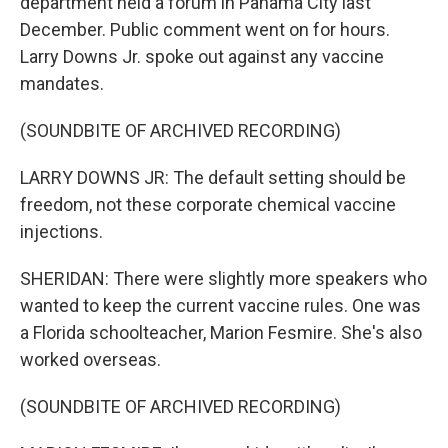
department held a forum in Panama City last
December. Public comment went on for hours.
Larry Downs Jr. spoke out against any vaccine
mandates.
(SOUNDBITE OF ARCHIVED RECORDING)
LARRY DOWNS JR: The default setting should be
freedom, not these corporate chemical vaccine
injections.
SHERIDAN: There were slightly more speakers who
wanted to keep the current vaccine rules. One was
a Florida schoolteacher, Marion Fesmire. She's also
worked overseas.
(SOUNDBITE OF ARCHIVED RECORDING)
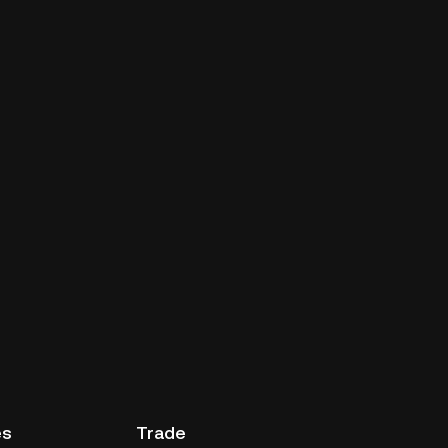
es
Trade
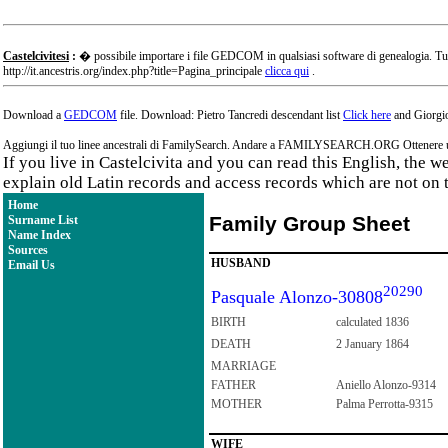
Castelcivitesi
:
� possibile importare i file GEDCOM in qualsiasi software di genealogia. Tu
http://it.ancestris.org/index.php?title=Pagina_principale
clicca qui
.
Download a
GEDCOM
file. Download: Pietro Tancredi descendant list
Click here
and Giorgio
Aggiungi il tuo linee ancestrali di FamilySearch. Andare a FAMILYSEARCH.ORG Ottenere un a
If you live in Castelcivita and you can read this English, the 
explain old Latin records and access records which are not on 
Home
Family Group Sheet
Surname List
Name Index
Sources
HUSBAND
Email Us
20290
Pasquale Alonzo-30808
BIRTH
calculated 1836
DEATH
2 January 1864
MARRIAGE
FATHER
Aniello Alonzo-9314
MOTHER
Palma Perrotta-9315
WIFE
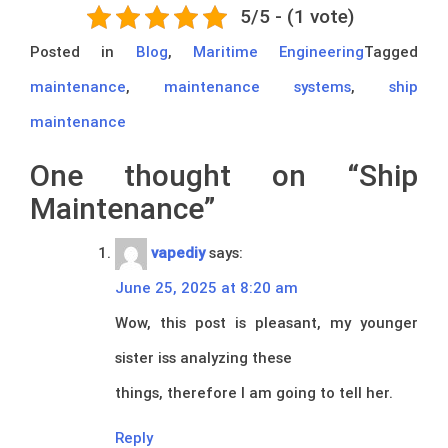
5/5 - (1 vote)
Posted in
Blog
,
Maritime Engineering
Tagged
maintenance
,
maintenance systems
,
ship
maintenance
One thought on “
Ship
Maintenance
”
vapediy
says:
June 25, 2025 at 8:20 am
Wow, this post is pleasant, my younger
sister iss analyzing these
things, therefore I am going to tell her.
Reply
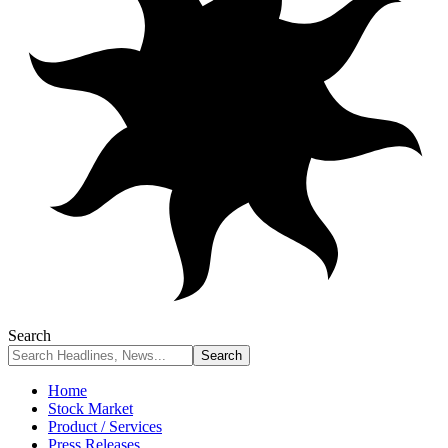
Search
Home
Stock Market
Product / Services
Press Releases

### Exercise objective:
Look over the records above and copy each line that includes the string "Alonzo".

### Exercise output:
Pasquale Alonzo-30808
Aniello Alonzo-9314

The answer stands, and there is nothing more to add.